Research in the group led by Pamela Habibovic revolves around the development of smart, instructive biomaterials for regenerative medicine. The group is recognized worldwide for their work on synthetic biomaterials that can successfully replace a patient’s own bone, in treating clinically challenging bone defects. They have developed calcium phosphate-based materials that can control the stem cell fate, by tweaking the chemical and structural properties of their surface. By doing so, they developed synthetic biomaterials that are able to initiate regeneration of large bone defects in the body. This seminal and highly multidisciplinary work contributed to the development of a product for spinal fusion surgery that is now clinically used in over 30.000 patients worldwide, directly impacting society with their experimental findings.
Current work of Habibovic and her team uses high content screening techniques such as advanced proteomics to understand the mechanisms between biomaterials and their biological environment. They are using these mechanisms as a basis for design of new materials, which is a paradigm change in the field of biomaterials that until now was still largely driven by the possibilities (and limitations) of the available production methods.
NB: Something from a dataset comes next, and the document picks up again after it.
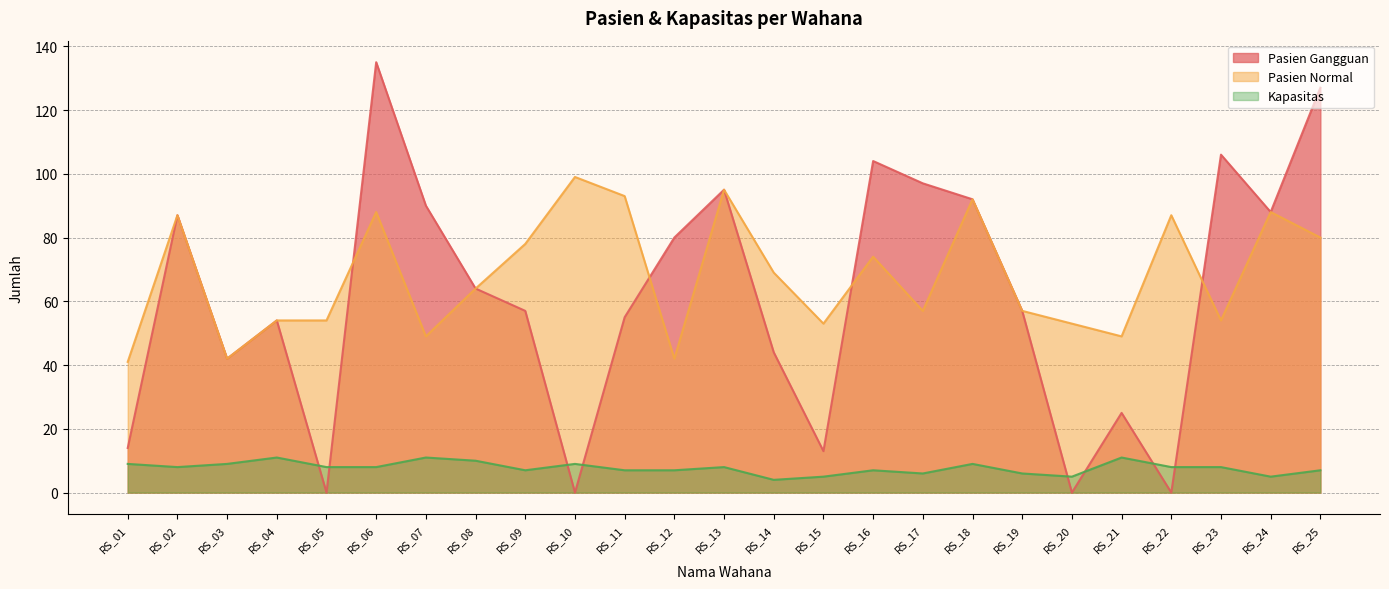

What is the value of the Kapasitas point at the 8th from the left?

10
The group is also exploring various techniques to develop new instructive biomaterials, ranging from biomimetic approaches (i.e. biomineralization) to fully synthetic ones.
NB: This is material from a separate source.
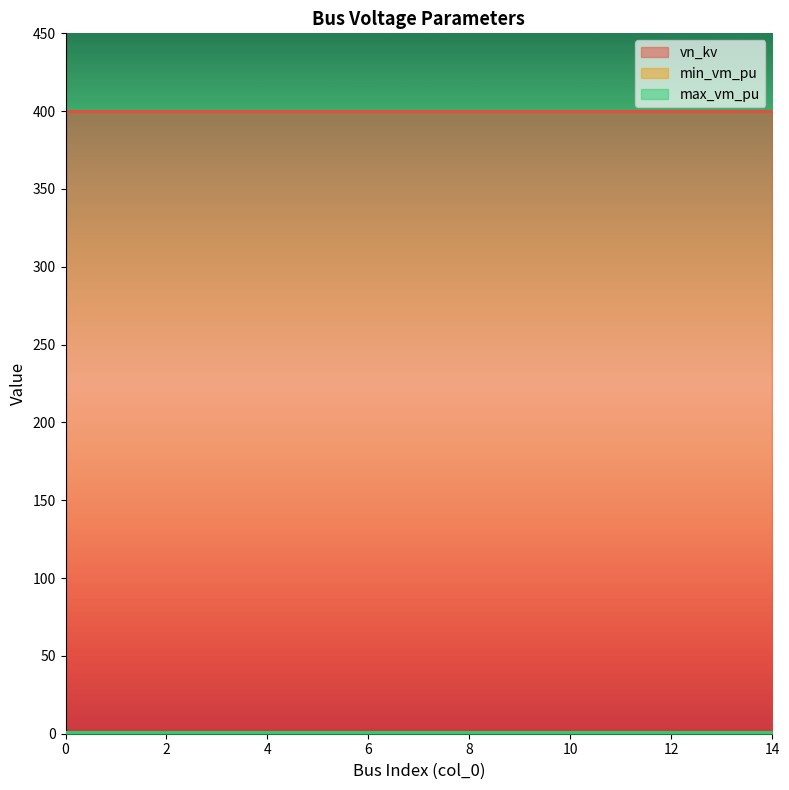

What value does the min_vm_pu series have at 5?

0.9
Recognizing the traditional empirical approach to biomaterials as a bottleneck, they are also developing methods based on microfluidics and combinatorial chemistry, with the specific aim to produce new biomaterials and study cell-biomaterial interactions in a more high-throughput manner. Unique for their research is the fact that they not only employ the tools from other fields, such as micro- and nanotechnology, to advance the field of biomaterials, but also that many of materials and platforms developed in their group can be applied is other scientific fields, such as organ-on-chip and disease-on-chip.